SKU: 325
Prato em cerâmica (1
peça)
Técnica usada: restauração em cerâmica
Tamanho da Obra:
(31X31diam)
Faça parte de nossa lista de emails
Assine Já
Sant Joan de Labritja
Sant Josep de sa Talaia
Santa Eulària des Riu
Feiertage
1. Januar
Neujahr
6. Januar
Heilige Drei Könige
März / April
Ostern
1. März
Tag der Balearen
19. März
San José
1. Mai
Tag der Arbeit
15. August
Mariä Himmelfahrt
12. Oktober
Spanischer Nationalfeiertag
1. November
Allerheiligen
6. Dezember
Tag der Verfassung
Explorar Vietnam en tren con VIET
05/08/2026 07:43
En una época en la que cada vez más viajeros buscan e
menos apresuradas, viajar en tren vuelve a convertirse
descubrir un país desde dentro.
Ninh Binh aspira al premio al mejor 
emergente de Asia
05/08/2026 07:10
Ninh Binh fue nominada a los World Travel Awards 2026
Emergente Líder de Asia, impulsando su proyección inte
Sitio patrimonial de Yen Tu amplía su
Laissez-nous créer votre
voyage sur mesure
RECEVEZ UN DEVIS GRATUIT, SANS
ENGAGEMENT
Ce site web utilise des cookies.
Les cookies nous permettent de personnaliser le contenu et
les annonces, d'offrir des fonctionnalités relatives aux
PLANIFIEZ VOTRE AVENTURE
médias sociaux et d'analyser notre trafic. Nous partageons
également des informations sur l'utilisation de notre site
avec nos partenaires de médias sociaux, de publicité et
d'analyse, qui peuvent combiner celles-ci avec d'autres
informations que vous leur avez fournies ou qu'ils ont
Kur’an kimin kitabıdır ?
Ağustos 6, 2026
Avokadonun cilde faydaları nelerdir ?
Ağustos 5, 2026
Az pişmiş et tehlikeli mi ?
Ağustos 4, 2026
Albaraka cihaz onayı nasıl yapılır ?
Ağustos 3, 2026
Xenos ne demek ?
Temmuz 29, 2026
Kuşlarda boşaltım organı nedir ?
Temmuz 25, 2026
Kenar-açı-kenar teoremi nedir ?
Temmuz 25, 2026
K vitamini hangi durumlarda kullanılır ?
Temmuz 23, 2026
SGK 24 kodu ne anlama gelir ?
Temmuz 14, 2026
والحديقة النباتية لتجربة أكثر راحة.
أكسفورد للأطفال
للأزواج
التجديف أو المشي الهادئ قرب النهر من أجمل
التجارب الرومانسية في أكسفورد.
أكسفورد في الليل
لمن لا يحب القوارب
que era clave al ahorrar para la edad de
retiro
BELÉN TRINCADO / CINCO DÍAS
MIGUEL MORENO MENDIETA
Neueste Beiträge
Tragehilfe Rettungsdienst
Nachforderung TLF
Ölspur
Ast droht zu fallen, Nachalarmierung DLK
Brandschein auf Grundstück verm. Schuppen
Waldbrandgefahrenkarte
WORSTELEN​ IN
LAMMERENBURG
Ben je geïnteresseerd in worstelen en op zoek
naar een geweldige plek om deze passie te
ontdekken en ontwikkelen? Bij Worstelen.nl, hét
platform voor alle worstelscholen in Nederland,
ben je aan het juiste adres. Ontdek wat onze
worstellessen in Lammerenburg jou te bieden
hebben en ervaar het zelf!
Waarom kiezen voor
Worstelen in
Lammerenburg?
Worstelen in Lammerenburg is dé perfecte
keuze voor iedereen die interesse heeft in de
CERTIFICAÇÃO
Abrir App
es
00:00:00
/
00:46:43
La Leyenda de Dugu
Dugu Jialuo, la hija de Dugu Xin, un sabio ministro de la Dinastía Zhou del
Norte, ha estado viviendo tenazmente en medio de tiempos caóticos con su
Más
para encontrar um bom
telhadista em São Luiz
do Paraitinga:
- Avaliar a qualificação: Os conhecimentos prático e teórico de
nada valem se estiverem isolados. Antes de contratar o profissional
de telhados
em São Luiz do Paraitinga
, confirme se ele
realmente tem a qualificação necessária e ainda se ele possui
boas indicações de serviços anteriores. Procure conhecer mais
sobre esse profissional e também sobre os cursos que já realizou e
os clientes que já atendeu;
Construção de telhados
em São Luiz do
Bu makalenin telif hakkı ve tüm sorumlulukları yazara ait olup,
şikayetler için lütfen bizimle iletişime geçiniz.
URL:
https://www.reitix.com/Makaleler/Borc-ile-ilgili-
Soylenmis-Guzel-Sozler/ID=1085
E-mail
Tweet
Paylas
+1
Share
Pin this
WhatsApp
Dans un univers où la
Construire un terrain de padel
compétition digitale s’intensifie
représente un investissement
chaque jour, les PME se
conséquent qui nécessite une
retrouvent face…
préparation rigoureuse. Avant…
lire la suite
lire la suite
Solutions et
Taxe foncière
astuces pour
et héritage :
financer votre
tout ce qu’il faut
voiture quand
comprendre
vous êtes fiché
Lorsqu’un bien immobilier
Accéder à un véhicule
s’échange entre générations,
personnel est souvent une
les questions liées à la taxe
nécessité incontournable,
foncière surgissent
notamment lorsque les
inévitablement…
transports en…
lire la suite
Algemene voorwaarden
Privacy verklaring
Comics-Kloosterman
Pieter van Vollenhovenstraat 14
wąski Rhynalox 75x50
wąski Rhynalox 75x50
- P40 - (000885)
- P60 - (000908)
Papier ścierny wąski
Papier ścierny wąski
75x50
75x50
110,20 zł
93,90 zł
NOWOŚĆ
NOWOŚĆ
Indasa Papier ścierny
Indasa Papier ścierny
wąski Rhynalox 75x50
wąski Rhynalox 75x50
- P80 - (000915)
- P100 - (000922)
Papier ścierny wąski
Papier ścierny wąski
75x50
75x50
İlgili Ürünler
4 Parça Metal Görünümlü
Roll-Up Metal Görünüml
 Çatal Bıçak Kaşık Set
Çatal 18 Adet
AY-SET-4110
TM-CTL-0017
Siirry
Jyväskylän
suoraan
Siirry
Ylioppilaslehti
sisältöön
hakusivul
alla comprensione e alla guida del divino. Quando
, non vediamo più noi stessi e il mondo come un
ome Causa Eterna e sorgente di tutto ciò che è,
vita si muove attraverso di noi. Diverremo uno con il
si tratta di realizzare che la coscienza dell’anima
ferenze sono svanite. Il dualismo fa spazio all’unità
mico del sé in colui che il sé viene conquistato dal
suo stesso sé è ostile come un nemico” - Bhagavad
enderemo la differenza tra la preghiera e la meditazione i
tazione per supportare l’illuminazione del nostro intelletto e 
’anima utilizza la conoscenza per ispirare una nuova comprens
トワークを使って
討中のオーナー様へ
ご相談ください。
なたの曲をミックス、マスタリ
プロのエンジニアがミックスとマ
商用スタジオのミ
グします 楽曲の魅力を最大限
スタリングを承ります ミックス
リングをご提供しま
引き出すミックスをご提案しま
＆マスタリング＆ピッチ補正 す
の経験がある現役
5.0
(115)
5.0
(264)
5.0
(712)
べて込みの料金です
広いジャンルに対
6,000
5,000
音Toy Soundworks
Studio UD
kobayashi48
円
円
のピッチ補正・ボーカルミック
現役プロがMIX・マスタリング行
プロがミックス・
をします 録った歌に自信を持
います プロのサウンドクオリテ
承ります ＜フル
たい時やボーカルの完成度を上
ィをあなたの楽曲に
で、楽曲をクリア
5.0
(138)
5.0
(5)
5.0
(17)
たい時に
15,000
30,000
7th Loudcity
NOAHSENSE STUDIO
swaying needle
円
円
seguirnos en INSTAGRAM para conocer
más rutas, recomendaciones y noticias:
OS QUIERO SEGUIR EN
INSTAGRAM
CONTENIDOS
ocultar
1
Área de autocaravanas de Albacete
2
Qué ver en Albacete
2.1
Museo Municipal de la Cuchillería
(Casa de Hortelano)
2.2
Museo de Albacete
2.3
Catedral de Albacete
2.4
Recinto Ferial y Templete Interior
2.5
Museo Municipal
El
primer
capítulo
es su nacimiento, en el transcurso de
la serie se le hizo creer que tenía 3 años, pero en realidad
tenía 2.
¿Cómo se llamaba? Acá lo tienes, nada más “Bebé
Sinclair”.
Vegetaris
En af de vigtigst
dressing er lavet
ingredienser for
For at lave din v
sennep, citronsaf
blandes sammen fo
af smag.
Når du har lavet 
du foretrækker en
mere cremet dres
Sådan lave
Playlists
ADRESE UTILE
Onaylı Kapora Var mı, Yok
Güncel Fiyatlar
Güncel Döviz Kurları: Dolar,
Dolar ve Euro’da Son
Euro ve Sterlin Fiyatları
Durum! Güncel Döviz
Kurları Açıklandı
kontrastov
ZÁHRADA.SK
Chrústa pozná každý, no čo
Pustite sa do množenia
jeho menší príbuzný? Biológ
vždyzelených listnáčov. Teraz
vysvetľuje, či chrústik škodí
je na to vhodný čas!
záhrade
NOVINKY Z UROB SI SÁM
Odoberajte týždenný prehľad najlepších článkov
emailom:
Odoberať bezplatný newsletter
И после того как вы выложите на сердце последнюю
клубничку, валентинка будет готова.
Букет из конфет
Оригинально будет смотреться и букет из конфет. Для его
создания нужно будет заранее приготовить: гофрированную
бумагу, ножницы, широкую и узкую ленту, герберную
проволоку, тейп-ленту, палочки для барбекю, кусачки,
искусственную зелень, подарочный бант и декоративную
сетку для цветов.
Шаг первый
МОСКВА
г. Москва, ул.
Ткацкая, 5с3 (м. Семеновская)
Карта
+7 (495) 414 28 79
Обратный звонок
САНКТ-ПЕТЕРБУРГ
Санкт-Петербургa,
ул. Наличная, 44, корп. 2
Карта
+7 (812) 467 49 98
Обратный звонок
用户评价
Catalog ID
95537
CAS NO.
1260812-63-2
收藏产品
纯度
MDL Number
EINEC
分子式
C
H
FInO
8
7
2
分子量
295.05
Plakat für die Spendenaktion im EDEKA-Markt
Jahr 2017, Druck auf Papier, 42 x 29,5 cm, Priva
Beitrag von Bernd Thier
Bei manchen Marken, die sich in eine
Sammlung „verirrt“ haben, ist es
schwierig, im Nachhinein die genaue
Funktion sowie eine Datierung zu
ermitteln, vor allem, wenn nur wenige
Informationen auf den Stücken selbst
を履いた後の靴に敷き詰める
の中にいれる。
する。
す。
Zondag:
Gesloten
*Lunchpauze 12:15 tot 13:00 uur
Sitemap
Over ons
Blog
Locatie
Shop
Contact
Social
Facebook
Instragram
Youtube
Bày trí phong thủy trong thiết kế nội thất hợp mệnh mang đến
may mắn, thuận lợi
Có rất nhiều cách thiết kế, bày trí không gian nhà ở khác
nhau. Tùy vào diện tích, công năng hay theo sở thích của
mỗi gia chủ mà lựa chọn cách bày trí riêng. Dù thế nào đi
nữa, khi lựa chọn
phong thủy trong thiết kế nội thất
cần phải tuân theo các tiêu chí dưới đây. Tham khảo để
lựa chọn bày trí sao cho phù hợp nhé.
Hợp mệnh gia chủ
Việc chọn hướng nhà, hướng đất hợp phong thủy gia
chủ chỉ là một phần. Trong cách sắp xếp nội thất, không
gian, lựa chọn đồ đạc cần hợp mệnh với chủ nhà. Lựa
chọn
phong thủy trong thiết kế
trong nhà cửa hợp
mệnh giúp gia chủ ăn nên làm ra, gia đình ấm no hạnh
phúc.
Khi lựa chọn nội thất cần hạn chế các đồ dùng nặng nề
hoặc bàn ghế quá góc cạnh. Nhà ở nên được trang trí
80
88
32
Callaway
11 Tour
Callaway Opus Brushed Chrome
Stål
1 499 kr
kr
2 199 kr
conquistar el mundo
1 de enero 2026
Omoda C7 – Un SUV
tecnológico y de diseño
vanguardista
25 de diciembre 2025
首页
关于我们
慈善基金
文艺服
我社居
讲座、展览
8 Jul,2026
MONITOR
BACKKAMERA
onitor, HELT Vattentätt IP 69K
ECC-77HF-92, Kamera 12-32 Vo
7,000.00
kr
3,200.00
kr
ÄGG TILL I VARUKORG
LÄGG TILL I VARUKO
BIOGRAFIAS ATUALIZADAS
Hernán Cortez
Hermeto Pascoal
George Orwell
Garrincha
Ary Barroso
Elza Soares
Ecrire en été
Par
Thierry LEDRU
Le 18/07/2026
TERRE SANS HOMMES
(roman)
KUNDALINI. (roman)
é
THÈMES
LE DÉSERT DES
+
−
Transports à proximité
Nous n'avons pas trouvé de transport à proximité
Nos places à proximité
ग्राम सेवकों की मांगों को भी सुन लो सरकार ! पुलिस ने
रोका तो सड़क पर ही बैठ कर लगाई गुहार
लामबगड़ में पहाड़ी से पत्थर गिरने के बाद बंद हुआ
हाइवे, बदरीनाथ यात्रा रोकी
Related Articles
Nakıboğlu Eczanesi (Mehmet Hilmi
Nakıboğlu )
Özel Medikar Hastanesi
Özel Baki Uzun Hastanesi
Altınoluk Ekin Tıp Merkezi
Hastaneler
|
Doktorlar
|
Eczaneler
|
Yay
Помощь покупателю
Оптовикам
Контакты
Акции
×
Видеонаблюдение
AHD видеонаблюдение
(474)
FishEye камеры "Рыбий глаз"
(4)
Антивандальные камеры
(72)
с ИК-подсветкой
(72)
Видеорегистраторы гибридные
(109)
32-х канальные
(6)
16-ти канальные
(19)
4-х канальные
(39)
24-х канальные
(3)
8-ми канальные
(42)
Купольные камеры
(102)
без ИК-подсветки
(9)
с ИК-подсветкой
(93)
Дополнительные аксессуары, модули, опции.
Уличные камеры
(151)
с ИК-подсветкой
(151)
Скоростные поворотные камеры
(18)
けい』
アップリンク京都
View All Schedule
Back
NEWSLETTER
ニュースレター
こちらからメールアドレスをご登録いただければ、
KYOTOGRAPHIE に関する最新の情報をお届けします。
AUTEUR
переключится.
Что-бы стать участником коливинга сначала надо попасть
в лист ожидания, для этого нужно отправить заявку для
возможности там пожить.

# PROBLEM TO WORK ON:
Up to and including the line with "avec nos partenaires", repeat the data exactly, starting from its first line; nothing else belongs in the response.

# FINISHED EXERCISE:
SKU: 325
Prato em cerâmica (1
peça)
Técnica usada: restauração em cerâmica
Tamanho da Obra:
(31X31diam)
Faça parte de nossa lista de emails
Assine Já
Sant Joan de Labritja
Sant Josep de sa Talaia
Santa Eulària des Riu
Feiertage
1. Januar
Neujahr
6. Januar
Heilige Drei Könige
März / April
Ostern
1. März
Tag der Balearen
19. März
San José
1. Mai
Tag der Arbeit
15. August
Mariä Himmelfahrt
12. Oktober
Spanischer Nationalfeiertag
1. November
Allerheiligen
6. Dezember
Tag der Verfassung
Explorar Vietnam en tren con VIET
05/08/2026 07:43
En una época en la que cada vez más viajeros buscan e
menos apresuradas, viajar en tren vuelve a convertirse
descubrir un país desde dentro.
Ninh Binh aspira al premio al mejor 
emergente de Asia
05/08/2026 07:10
Ninh Binh fue nominada a los World Travel Awards 2026
Emergente Líder de Asia, impulsando su proyección inte
Sitio patrimonial de Yen Tu amplía su
Laissez-nous créer votre
voyage sur mesure
RECEVEZ UN DEVIS GRATUIT, SANS
ENGAGEMENT
Ce site web utilise des cookies.
Les cookies nous permettent de personnaliser le contenu et
les annonces, d'offrir des fonctionnalités relatives aux
PLANIFIEZ VOTRE AVENTURE
médias sociaux et d'analyser notre trafic. Nous partageons
également des informations sur l'utilisation de notre site
avec nos partenaires de médias sociaux, de publicité et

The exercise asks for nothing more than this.